Deputies target drunken drivers on the 4th

This weekend, people will be out in celebration of the July 4 holiday. There will also be traffic on the roads after the parties are over. Officers for the Hillsborough County Sheriff’s Traffic Unit will be setting up patrols and roadblocks to monitor drivers.

Dep. Paul Shute, of the Hillsborough County DUI Task Force Operation 3-D, said he believes that drunken driving is so common, some are afraid to confront it for fear of endangering their daily lifestyles.

“People aren’t afraid of having one of their children killed,” he said. “They aren’t afraid of being charged with a felony, but they are afraid of being pinched for a DUI (charge).”

Operation 3-D is a federally funded program under the direction of the Hillsborough County Sheriff’s Office Traffic Unit.

According to the HCSO Web site, the program is designed to increase voluntary compliance with existing traffic laws for DUI. There are 10 deputies that work Wednesday through Saturday as DUI enforcement officers. Their main objective is to get drunken drivers off the roads in an effort to reduce fatalities.

Sgt. Steve Hawkins is planning a saturation of officers on rotating sides of the county for the Fourth of July weekend, as well as roadblocks on roadways that have a high number of DUI incidents. There will be a portable blood-alcohol content testing facility, the BAT mobile, set up as a remote processing site where arrested drivers can be processed and sent to jail in groups. All available regular patrol DUI units will be on duty countywide. The enforcement initiative, according to an HCSO office news release, “is designed for a high visibility, holiday enforcement effort for impaired driver detection.”

Known as the July 4 Holiday Blitz, it will consist of “saturation, or wolf-pack, assignments in all four districts (of the county) during the weekend,” according to Sheriff’s Office policy.

Operation 3-D is short for “Don’t Drink and Drive.” The program is in its second of three years, Shute said, and after the first year there was a 19 percent decrease in alcohol related fatalities.

In 2001, there were 200-plus traffic related fatalities. Of those, 136 were alcohol-impaired drivers. In that same year, there were only 64 recorded homicides.

Shute said normally, “DUI deputies roam the entire county, from Town ‘N’ Country to Apollo Beach, as traffic enforcement and as backups for patrol deputies who suspect a driver of being impaired.”

Sometimes, the deputies will be dispatched to a concentrate on a certain “problem area.” Shute said that last week, they “worked just the area of South 50th Street.” are seasoned veterans who have a talent for dealing with the intoxicated.

When patrol deputies are trained, they attend a class in DUI enforcement and ride with a DUI unit officer, such as Shute. He said they are qualified to ascertain probable cause for a stop, such as speeding, driving without headlights or the inability to maintain travel lanes, but they do not have the expertise to quickly determine a subject’s impairment. Shute said a patrolman might take three hours to process a drunken driver on his own, but the average for a DUI officer is 90 minutes. This means that on an average 10 or 12 hour shift, a DUI unit can process up to four cases.

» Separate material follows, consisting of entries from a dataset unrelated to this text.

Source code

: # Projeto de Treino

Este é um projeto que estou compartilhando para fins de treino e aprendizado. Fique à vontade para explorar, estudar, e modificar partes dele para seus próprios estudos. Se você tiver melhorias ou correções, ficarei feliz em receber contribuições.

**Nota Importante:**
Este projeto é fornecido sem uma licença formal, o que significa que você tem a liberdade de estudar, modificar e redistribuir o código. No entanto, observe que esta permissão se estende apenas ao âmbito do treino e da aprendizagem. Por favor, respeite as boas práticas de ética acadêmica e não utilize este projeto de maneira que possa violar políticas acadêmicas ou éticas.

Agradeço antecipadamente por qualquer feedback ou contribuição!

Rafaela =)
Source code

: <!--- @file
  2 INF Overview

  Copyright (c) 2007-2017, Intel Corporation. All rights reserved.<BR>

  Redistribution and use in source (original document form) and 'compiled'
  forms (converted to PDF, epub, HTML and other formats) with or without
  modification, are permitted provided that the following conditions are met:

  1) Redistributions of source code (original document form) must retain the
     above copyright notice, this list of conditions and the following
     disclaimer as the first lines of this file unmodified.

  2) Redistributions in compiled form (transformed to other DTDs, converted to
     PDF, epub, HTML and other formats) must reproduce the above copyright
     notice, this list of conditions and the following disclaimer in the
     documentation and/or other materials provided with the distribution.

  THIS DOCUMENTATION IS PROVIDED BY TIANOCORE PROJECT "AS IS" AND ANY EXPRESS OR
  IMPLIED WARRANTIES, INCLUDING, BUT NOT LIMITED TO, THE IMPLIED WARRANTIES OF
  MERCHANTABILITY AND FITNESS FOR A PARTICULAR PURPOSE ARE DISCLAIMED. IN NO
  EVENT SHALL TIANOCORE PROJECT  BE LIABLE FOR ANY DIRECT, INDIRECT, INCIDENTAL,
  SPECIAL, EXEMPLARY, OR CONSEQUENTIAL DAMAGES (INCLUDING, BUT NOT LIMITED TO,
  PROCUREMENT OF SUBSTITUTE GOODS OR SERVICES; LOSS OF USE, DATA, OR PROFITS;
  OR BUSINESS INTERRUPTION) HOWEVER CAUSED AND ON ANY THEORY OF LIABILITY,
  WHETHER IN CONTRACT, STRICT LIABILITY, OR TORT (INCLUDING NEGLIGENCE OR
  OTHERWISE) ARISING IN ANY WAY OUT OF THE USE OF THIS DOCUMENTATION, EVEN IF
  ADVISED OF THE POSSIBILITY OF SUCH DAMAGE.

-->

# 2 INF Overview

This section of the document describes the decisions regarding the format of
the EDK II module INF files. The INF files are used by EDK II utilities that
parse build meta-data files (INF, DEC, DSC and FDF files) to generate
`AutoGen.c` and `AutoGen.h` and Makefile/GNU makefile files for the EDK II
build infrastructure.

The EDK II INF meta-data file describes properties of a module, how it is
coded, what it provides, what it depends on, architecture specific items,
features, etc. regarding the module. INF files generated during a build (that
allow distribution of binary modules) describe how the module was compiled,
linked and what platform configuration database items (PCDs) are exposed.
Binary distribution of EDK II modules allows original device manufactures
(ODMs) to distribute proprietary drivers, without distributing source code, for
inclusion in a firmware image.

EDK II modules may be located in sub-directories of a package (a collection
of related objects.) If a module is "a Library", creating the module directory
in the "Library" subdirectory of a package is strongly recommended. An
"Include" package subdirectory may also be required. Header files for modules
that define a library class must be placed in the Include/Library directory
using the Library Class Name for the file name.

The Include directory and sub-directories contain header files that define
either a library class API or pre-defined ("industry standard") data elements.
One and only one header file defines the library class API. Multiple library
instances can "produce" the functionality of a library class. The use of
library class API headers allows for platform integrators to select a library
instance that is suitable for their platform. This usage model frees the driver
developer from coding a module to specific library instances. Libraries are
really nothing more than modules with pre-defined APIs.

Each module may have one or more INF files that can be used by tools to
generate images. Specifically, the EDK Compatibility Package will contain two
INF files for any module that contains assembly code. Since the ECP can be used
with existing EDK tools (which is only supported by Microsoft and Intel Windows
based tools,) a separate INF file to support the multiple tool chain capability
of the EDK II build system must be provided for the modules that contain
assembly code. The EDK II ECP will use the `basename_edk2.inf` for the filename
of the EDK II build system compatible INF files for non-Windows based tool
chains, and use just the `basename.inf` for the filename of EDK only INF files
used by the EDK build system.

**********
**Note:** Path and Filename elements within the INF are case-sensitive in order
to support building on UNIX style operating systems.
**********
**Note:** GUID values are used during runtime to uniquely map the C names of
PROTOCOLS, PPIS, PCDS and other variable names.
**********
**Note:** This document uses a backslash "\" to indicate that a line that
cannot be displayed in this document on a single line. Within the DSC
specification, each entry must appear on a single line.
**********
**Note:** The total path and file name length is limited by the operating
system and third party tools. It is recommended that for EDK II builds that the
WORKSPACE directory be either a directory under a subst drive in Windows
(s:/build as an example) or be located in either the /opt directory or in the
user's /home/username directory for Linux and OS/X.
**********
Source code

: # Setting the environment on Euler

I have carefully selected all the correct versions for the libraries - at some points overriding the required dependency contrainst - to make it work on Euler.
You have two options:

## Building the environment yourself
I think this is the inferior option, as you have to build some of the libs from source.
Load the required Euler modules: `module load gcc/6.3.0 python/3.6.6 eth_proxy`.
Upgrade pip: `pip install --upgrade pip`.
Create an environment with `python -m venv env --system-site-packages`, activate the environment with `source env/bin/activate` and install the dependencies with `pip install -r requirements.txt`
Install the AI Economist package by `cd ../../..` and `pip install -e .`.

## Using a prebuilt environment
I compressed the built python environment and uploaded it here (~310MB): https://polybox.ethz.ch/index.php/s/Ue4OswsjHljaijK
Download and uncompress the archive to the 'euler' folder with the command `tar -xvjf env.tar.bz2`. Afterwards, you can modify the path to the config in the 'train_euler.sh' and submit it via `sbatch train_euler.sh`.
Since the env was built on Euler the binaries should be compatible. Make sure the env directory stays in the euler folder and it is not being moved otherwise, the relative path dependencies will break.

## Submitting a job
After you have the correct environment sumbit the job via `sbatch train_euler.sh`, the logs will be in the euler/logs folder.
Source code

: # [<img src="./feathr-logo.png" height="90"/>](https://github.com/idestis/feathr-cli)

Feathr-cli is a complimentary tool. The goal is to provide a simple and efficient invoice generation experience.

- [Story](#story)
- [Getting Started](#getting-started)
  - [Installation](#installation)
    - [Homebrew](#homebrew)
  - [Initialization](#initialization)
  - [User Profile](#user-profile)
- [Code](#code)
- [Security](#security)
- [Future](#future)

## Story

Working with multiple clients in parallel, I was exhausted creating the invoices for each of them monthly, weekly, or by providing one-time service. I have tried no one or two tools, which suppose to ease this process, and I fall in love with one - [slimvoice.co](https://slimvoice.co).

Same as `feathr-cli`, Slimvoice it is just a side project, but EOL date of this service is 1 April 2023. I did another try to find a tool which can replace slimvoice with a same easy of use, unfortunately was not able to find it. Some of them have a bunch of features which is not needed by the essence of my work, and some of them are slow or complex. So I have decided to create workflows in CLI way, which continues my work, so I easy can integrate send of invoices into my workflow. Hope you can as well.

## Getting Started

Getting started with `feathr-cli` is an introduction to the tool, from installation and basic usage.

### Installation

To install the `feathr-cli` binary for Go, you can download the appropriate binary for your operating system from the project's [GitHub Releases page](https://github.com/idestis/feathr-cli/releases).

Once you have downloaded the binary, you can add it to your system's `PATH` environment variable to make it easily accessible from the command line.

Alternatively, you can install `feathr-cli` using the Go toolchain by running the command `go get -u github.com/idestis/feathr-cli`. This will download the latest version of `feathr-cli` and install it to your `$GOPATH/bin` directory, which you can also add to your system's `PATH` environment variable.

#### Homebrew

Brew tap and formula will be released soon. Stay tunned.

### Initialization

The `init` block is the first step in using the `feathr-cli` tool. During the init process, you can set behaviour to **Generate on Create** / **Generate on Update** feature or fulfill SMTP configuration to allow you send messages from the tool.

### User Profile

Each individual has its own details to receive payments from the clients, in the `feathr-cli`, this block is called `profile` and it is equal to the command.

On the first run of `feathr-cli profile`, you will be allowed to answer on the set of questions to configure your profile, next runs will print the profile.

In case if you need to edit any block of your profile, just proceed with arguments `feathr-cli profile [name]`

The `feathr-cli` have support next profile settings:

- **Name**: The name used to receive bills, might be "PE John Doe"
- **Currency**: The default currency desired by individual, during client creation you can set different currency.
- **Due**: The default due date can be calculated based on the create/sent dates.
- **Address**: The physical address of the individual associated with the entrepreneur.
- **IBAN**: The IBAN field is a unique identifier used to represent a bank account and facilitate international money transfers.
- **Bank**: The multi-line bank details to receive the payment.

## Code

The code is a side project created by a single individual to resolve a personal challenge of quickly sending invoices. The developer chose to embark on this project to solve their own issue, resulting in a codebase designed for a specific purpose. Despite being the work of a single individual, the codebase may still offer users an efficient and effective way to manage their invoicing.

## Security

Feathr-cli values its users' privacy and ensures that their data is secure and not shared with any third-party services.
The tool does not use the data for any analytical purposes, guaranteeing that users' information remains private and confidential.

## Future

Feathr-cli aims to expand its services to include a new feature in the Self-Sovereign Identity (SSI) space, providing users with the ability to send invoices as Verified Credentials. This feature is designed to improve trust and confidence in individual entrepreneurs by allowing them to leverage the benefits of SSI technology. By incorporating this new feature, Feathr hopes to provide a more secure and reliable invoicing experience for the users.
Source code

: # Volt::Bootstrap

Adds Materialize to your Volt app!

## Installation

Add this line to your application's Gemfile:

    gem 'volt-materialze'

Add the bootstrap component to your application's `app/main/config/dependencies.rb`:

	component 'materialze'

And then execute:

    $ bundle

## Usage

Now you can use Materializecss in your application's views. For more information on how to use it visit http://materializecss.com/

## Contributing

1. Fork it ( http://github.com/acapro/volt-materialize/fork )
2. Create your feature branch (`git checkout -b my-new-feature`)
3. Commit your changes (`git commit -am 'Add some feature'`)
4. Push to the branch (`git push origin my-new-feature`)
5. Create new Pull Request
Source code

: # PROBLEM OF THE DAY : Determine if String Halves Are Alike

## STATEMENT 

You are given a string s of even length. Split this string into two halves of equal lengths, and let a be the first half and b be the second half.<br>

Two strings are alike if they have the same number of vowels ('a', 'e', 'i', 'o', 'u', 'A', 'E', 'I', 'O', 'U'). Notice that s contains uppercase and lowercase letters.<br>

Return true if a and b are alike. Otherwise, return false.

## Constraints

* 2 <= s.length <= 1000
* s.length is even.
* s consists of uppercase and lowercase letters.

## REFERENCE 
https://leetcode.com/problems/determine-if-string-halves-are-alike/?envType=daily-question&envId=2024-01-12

When a stop is made this weekend, Shute said officers will administer an array of moderately physical exercises designed to determine a subject’s impairment. When a deputy stops a driver with probable cause of driving under the influence, and is unsure, he can call for a DUI enforcement officer who will administer a field sobriety test for them, in addition to recording it on video as evidence. When it is determined that a subject is impaired, he or she will be taken to the Orient Road Jail to be processed. Drivers might have other impairments related to prescription, over-the-counter or illicit drugs.

At the jail, the subject is asked to take the blood-alcohol content test. If they refuse, their license will be administratively suspended for one year in addition to the DUI charge. The main purpose of the test is to establish that a person was driving with a blood-alcohol content over the legal limit of .08, Shute said.

Shute added that the test is administered in the field only when an officer suspects a driver under the age of 21 of having alcohol in their blood. The legal blood-alcohol content limit for minors is .02. When a driver under 21 exceeds the limit, their license is suspended immediately for six months, but they are not arrested.

All of these policies will be in effect this weekend. Deputies will be out on high alert and ready to make arrests.

“Arrests may go up, but there is no shortage of impaired drivers,” Shute said.